John Prescott was the UK’s Deputy Prime Minister from the years 1997 to 2007. His name has been changed, by the Queen, to “Baron Prescott, of Kingston Upon Hull, in the County of East Yorkshire” but is, in fact, more commonly referred to by those for whom respect for authority and tradition allows as Lord Prescott.
I raise this matter because John has expressed discomfort with his new Lordly name.
“I don’t like the word Lord. It’s got a Lordly meaning to it.”
Well, yes. In many respects, that’s very much the point. The Torygraph continues:
“I’d prefer to be called a senator than a Lord. It has all these kind [sic] of implications and I get a bit embarrassed about them but it gives me a political platform. But for God’s sake let’s get rid of the word Lord and become a senator.”

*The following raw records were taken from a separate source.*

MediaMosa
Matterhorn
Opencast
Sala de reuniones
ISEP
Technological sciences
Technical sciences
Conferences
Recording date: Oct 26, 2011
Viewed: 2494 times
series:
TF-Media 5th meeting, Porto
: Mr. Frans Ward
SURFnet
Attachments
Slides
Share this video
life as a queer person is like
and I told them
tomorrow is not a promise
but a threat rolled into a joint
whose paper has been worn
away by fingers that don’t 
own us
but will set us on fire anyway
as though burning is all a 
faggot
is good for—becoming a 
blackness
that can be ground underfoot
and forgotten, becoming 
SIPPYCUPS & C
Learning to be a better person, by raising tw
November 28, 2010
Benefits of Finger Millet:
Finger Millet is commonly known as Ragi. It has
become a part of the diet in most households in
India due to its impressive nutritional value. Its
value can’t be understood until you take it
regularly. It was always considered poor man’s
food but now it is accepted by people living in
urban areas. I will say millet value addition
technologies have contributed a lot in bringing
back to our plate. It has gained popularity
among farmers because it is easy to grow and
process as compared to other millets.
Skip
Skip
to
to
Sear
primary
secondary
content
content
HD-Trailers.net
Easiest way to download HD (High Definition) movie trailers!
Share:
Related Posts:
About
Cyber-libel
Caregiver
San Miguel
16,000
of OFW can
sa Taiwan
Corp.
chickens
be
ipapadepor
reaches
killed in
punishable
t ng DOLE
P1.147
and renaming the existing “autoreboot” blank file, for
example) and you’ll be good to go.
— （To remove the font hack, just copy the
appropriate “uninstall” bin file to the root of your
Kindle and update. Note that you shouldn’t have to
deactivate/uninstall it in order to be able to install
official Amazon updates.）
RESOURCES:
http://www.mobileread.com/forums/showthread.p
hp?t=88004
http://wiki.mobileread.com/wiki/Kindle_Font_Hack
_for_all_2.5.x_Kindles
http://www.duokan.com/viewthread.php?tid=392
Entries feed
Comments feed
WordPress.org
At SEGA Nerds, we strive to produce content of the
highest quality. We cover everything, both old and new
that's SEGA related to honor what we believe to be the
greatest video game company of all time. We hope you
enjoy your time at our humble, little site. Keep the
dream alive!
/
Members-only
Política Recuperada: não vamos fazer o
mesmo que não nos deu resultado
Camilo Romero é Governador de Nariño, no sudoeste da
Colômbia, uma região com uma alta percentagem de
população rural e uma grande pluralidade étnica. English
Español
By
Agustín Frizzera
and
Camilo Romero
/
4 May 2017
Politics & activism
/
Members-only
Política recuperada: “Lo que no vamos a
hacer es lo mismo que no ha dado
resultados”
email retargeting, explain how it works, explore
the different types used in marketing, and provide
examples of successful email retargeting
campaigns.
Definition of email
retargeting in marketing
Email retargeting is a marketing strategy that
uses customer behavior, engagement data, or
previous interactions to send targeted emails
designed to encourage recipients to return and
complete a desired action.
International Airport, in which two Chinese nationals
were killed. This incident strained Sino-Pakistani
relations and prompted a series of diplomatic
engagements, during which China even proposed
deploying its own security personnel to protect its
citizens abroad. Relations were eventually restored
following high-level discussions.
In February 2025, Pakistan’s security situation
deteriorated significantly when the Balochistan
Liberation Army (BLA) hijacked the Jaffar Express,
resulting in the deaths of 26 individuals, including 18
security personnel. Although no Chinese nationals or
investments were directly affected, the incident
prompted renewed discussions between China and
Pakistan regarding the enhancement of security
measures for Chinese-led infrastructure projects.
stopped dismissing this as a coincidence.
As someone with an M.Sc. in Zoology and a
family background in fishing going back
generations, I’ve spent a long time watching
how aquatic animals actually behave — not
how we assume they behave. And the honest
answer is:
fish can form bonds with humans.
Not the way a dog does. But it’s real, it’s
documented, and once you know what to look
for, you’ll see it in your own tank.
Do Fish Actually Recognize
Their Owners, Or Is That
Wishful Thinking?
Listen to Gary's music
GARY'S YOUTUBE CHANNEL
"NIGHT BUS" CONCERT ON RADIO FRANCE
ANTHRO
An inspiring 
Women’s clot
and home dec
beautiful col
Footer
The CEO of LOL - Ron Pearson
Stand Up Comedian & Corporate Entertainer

Let’s see: To be a Senator would imply that the person in question had achieved their post democratically, that they were a representative of the people in some way. To be a Lord is to have done a favour for someone, or perhaps to have an ancestor who did a favour for the King or the Queen of their time.
To call John Prescott – who received his current title as thanks for his service to the previous Government – a Senator would be a lie, a fraud. John is a Lord, because that reflects the truth of the current undemocratic, favours based system that we use to fill the House of Lords.
But all is not lost, John. I share your discomfort. I’ll never call you Lord. Oh, no, please: Don’t mention it. I’m happy to help.